What is expected: Recast everything from the start of the listing down to the line containing "Winter 2023" as a Markdown table with two columns, Row (holding a row number) and Text (holding the line), skipping blank lines and leaving out the pictures.

Recorded information:
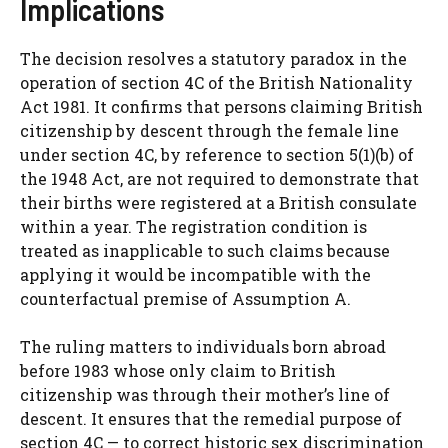
Implications
The decision resolves a statutory paradox in the
operation of section 4C of the British Nationality
Act 1981. It confirms that persons claiming British
citizenship by descent through the female line
under section 4C, by reference to section 5(1)(b) of
the 1948 Act, are not required to demonstrate that
their births were registered at a British consulate
within a year. The registration condition is
treated as inapplicable to such claims because
applying it would be incompatible with the
counterfactual premise of Assumption A.
The ruling matters to individuals born abroad
before 1983 whose only claim to British
citizenship was through their mother’s line of
descent. It ensures that the remedial purpose of
section 4C — to correct historic sex discrimination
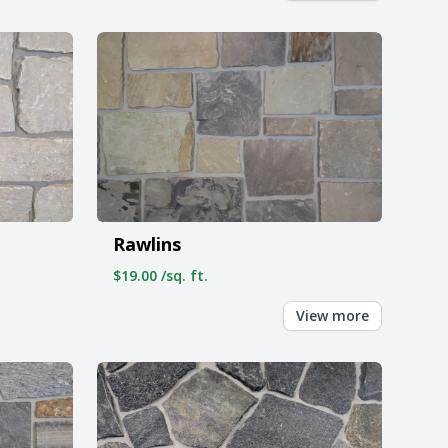
Rawlins
$19.00 /sq. ft.
View more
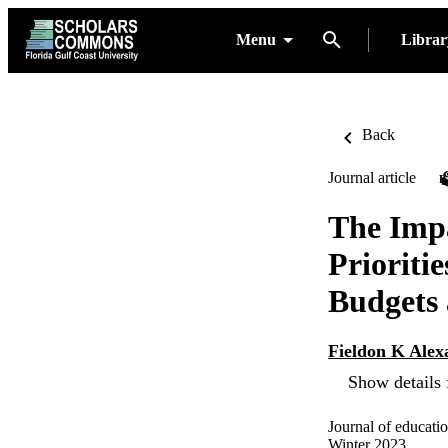
Menu
Libra
Back
Journal article
The Impa
Prioriti
Budgets
Fieldon K Alex
Show details 
Journal of educati
Winter 2023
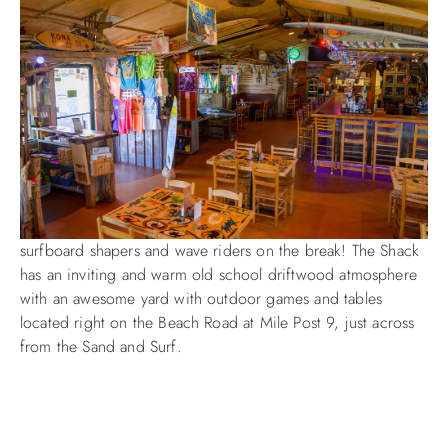
ABOUT US
surfboard shapers and wave riders on the break! The Shack
has an inviting and warm old school driftwood atmosphere
with an awesome yard with outdoor games and tables
located right on the Beach Road at Mile Post 9, just across
from the Sand and Surf.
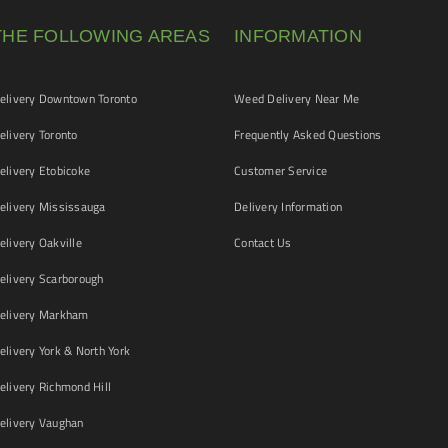
THE FOLLOWING AREAS
INFORMATION
livery Downtown Toronto
Weed Delivery Near Me
livery Toronto
Frequently Asked Questions
livery Etobicoke
Customer Service
livery Mississauga
Delivery Information
livery Oakville
Contact Us
livery Scarborough
elivery Markham
ivery York & North York
livery Richmond Hill
livery Vaughan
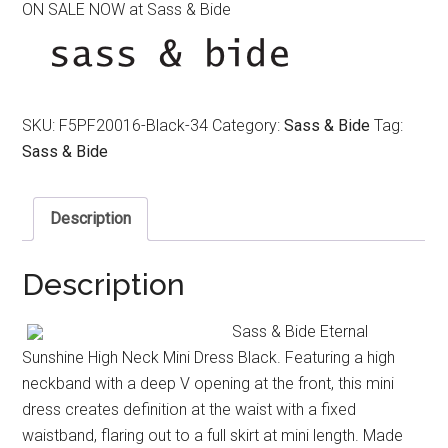
ON SALE NOW at Sass & Bide
was:
is:
$550.00.
$350.00.
SKU:
F5PF20016-Black-34
Category:
Sass & Bide
Tag:
Sass & Bide
Description
Description
Sass & Bide Eternal
Sunshine High Neck Mini Dress Black. Featuring a high
neckband with a deep V opening at the front, this mini
dress creates definition at the waist with a fixed
waistband, flaring out to a full skirt at mini length. Made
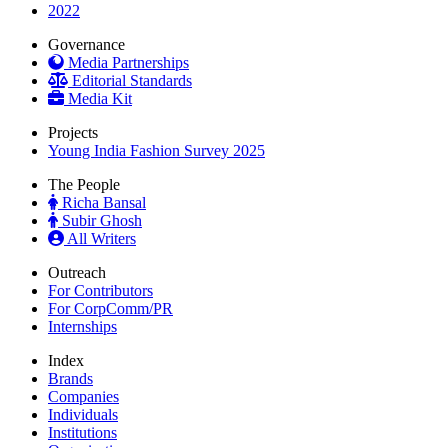
2022
Governance
Media Partnerships
Editorial Standards
Media Kit
Projects
Young India Fashion Survey 2025
The People
Richa Bansal
Subir Ghosh
All Writers
Outreach
For Contributors
For CorpComm/PR
Internships
Index
Brands
Companies
Individuals
Institutions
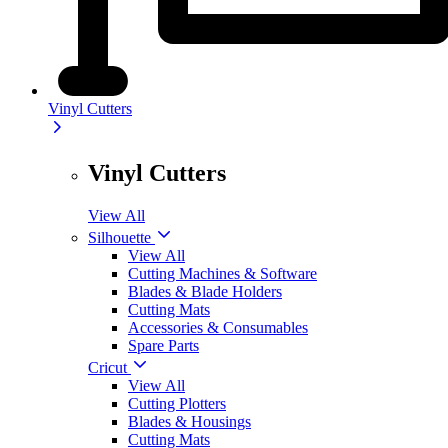
Vinyl Cutters
Vinyl Cutters
View All
Silhouette
View All
Cutting Machines & Software
Blades & Blade Holders
Cutting Mats
Accessories & Consumables
Spare Parts
Cricut
View All
Cutting Plotters
Blades & Housings
Cutting Mats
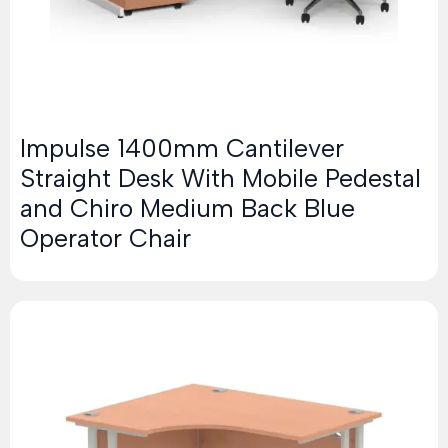
Impulse 1400mm Cantilever
Straight Desk With Mobile Pedestal
and Chiro Medium Back Blue
Operator Chair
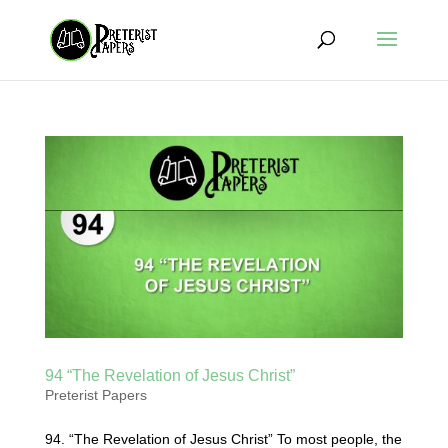
94 “The Revelation of Jesus Christ”
Preterist Papers
94. “The Revelation of Jesus Christ” To most people, the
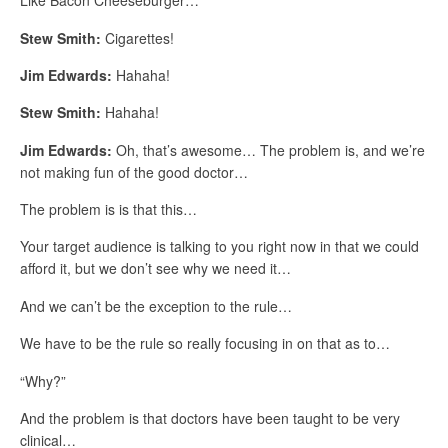
Like Bacon Cheeseburger…
Stew Smith:
Cigarettes!
Jim Edwards:
Hahaha!
Stew Smith:
Hahaha!
Jim Edwards:
Oh, that’s awesome… The problem is, and we’re
not making fun of the good doctor…
The problem is is that this…
Your target audience is talking to you right now in that we could
afford it, but we don’t see why we need it…
And we can’t be the exception to the rule…
We have to be the rule so really focusing in on that as to…
“Why?”
And the problem is that doctors have been taught to be very
clinical…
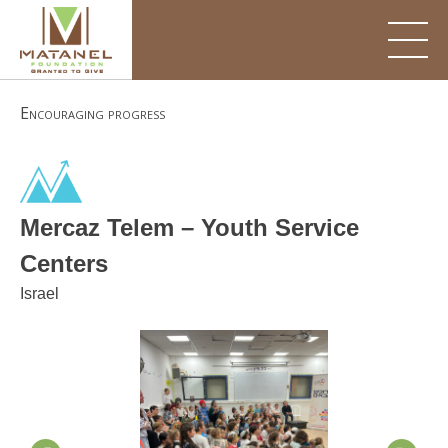
Skip
to
content
Encouraging progress
Mercaz Telem – Youth Service
Centers
Israel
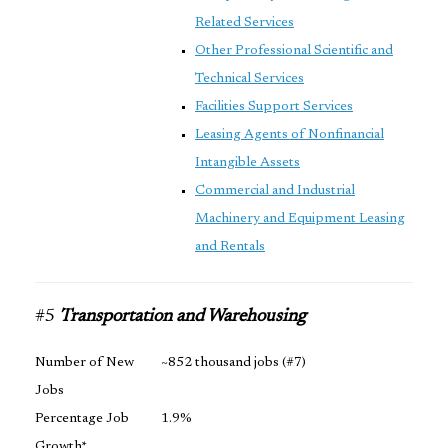
Related Services
Other Professional Scientific and
Technical Services
Facilities Support Services
Leasing Agents of Nonfinancial
Intangible Assets
Commercial and Industrial
Machinery and Equipment Leasing
and Rentals
#5
Transportation and Warehousing
Number of New
~852 thousand jobs (#7)
Jobs
Percentage Job
1.9%
Growth*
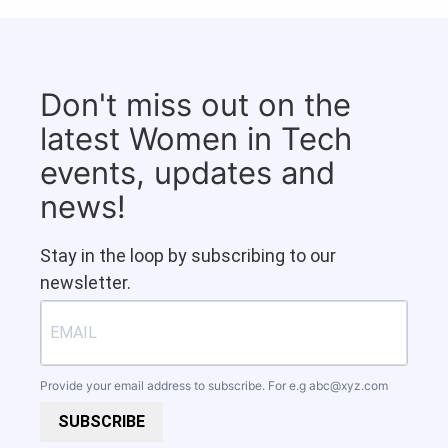
Don't miss out on the
latest Women in Tech
events, updates and
news!
Stay in the loop by subscribing to our
newsletter.
Provide your email address to subscribe. For e.g
abc@xyz.com
SUBSCRIBE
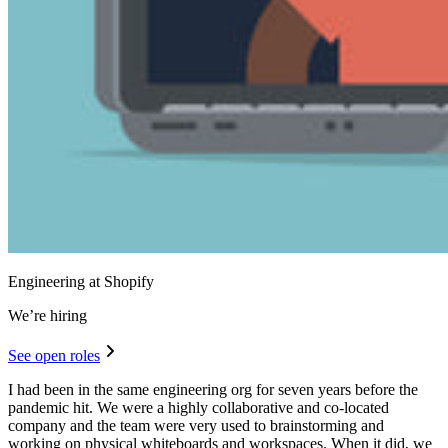
Engineering at Shopify
We’re hiring
See open roles
I had been in the same engineering org for seven years before the
pandemic hit. We were a highly collaborative and co-located
company and the team were very used to brainstorming and
working on physical whiteboards and workspaces. When it did, we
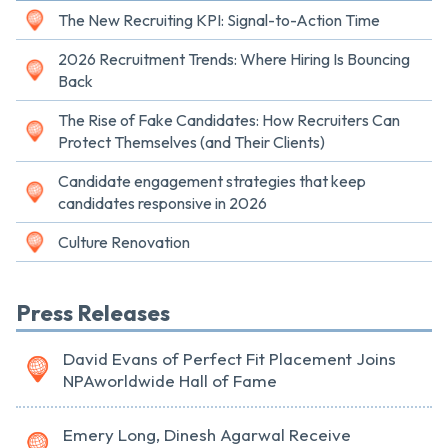
The New Recruiting KPI: Signal-to-Action Time
2026 Recruitment Trends: Where Hiring Is Bouncing
Back
The Rise of Fake Candidates: How Recruiters Can
Protect Themselves (and Their Clients)
Candidate engagement strategies that keep
candidates responsive in 2026
Culture Renovation
Press Releases
David Evans of Perfect Fit Placement Joins
NPAworldwide Hall of Fame
Emery Long, Dinesh Agarwal Receive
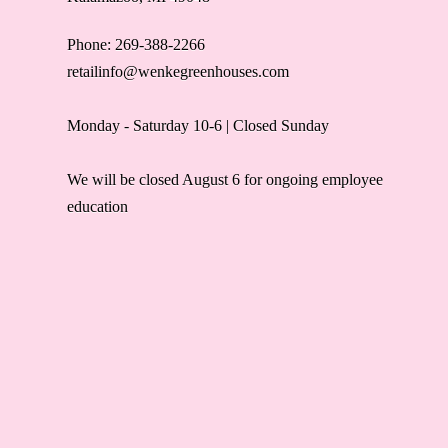
Phone: 269-388-2266
retailinfo@wenkegreenhouses.com
Monday - Saturday 10-6 | Closed Sunday
We will be closed August 6 for ongoing employee
education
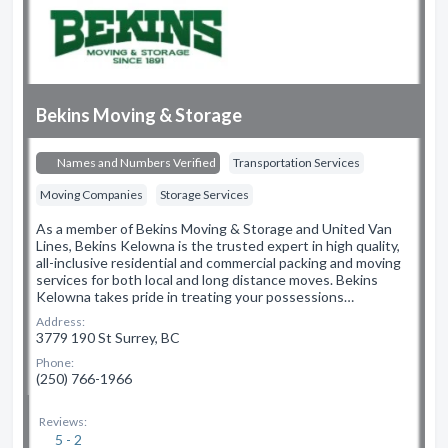
Bekins Moving & Storage
Names and Numbers Verified
Transportation Services
Moving Companies
Storage Services
As a member of Bekins Moving & Storage and United Van
Lines, Bekins Kelowna is the trusted expert in high quality,
all-inclusive residential and commercial packing and moving
services for both local and long distance moves. Bekins
Kelowna takes pride in treating your possessions…
Address:
3779 190 St Surrey, BC
Phone:
(250) 766-1966
Reviews:
5 - 2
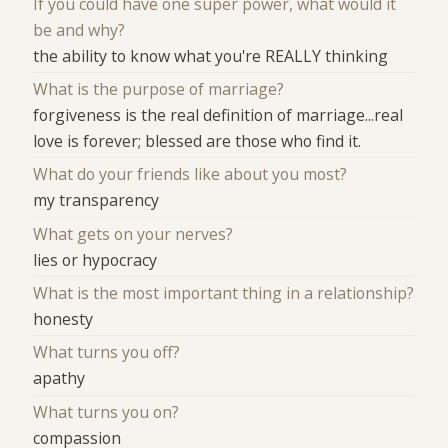
If you could have one super power, what would it
be and why?
the ability to know what you're REALLY thinking
What is the purpose of marriage?
forgiveness is the real definition of marriage...real
love is forever; blessed are those who find it.
What do your friends like about you most?
my transparency
What gets on your nerves?
lies or hypocracy
What is the most important thing in a relationship?
honesty
What turns you off?
apathy
What turns you on?
compassion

Answer to the problem:
| Row | Text |
|---|---|
| 1 | Implications |
| 2 | The decision resolves a statutory paradox in the |
| 3 | operation of section 4C of the British Nationality |
| 4 | Act 1981. It confirms that persons claiming British |
| 5 | citizenship by descent through the female line |
| 6 | under section 4C, by reference to section 5(1)(b) of |
| 7 | the 1948 Act, are not required to demonstrate that |
| 8 | their births were registered at a British consulate |
| 9 | within a year. The registration condition is |
| 10 | treated as inapplicable to such claims because |
| 11 | applying it would be incompatible with the |
| 12 | counterfactual premise of Assumption A. |
| 13 | The ruling matters to individuals born abroad |
| 14 | before 1983 whose only claim to British |
| 15 | citizenship was through their mother’s line of |
| 16 | descent. It ensures that the remedial purpose of |
| 17 | section 4C — to correct historic sex discrimination |
| 18 | Rawlins |
| 19 | $19.00 /sq. ft. |
| 20 | View more |
| 21 | Menu |
| 22 | Libra |
| 23 | Back |
| 24 | Journal article |
| 25 | The Impa |
| 26 | Prioriti |
| 27 | Budgets |
| 28 | Fieldon K Alex |
| 29 | Show details  |
| 30 | Journal of educati |
| 31 | Winter 2023 |